WHAT YOU NEED TO DO
Your reply should be made up of every line in the records below that holds the string "number".

[Records from a dataset]
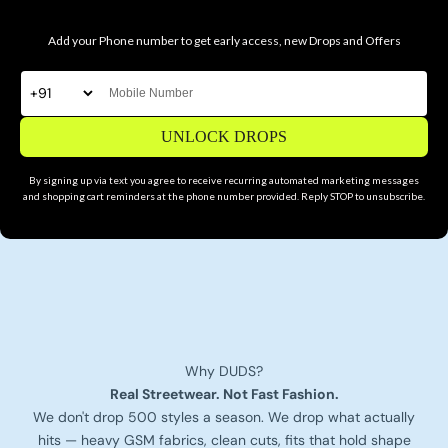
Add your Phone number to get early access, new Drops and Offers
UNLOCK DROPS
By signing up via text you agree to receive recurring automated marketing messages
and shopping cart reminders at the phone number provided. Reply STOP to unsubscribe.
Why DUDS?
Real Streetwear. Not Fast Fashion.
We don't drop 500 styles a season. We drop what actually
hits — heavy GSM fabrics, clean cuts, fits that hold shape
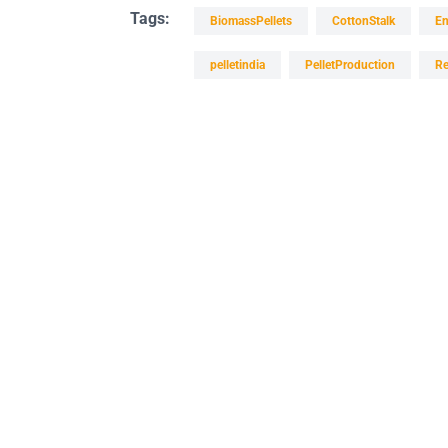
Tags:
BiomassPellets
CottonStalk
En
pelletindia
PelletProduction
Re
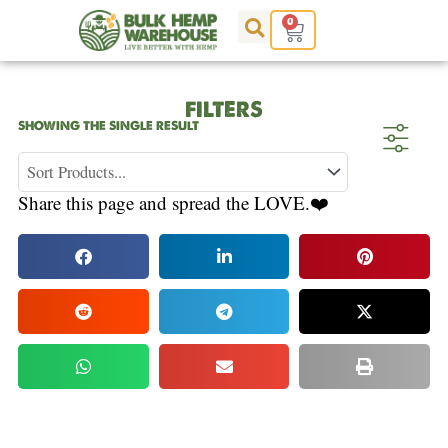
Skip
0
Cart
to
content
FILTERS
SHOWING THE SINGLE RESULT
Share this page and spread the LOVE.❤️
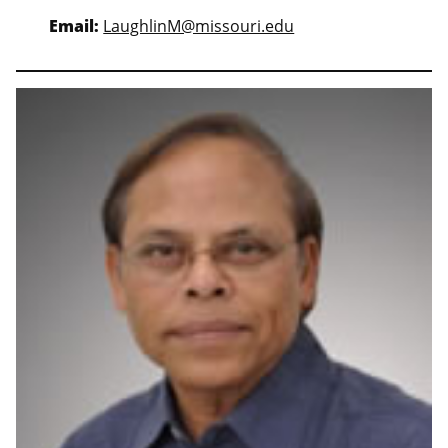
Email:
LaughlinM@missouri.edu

ANSWER BELOW
Add your Phone number to get early access, new Drops and Offers
and shopping cart reminders at the phone number provided. Reply STOP to unsubscribe.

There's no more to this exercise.